**Excerpted text**
----------------------------------------

If we think about the `tidystat` function above, something strange has happened. We are used to the idea of functions taking numbers, character strings, logical values, or even data frames as their arguments. What we have not paid much attention to before is what happens if the input to a function is itself another function. Yet this is precisely what `tidystat` does: its `method` argument is a function object.

In R, this is perfectly legal, and its use and interpretation is every bit as natural as it was in `tidystat`. Functions which take other functions as arguments are often called *higher-order functions*.^[Functions that return a function as their output are also called higher-order functions. For an example which both takes functions as arguments and produces a function as its output, check out the `compose` function from the `purrr` package (part of the `tidyverse`).] To emphasize again: there really is nothing special about such functions, and they can be used in much the same way as "ordinary" functions.

----------------------------------------

**Task goal**
Copy out the passage above on higher-order functions in R word for word.

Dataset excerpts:

----------------------------------------

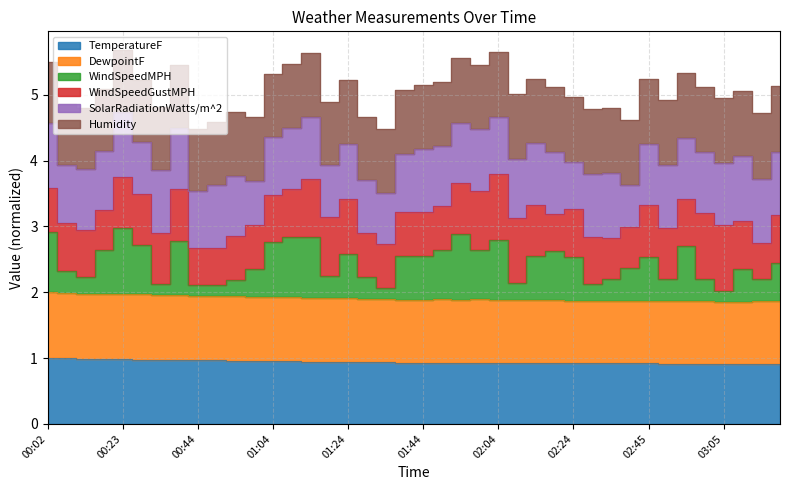

Where is the first local maximum for WindSpeedMPH?

00:23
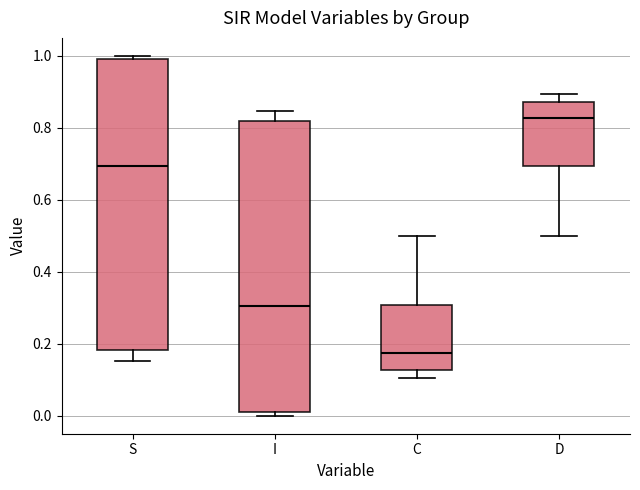

Reading left to right, transcribe this box plot: for each box, give where its median line is, the range the box spans, and where its two whiskers end, as read against the y-axis. The values are not printed on the chart, so give them approximately, as read against the axis.

S: median 0.70, box 0.18 to 1.00, whiskers 0.16 to 1.00 (just above the box's upper edge)
I: median 0.30, box 0.00 to 0.82, whiskers 0.00 (just below the box's lower edge) to 0.84
C: median 0.18, box 0.12 to 0.30, whiskers 0.10 to 0.50
D: median 0.82, box 0.70 to 0.88, whiskers 0.50 to 0.90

----------------------------------------

**Exercise output**
If we think about the `tidystat` function above, something strange has happened. We are used to the idea of functions taking numbers, character strings, logical values, or even data frames as their arguments. What we have not paid much attention to before is what happens if the input to a function is itself another function. Yet this is precisely what `tidystat` does: its `method` argument is a function object.

In R, this is perfectly legal, and its use and interpretation is every bit as natural as it was in `tidystat`. Functions which take other functions as arguments are often called *higher-order functions*.^[Functions that return a function as their output are also called higher-order functions. For an example which both takes functions as arguments and produces a function as its output, check out the `compose` function from the `purrr` package (part of the `tidyverse`).] To emphasize again: there really is nothing special about such functions, and they can be used in much the same way as "ordinary" functions.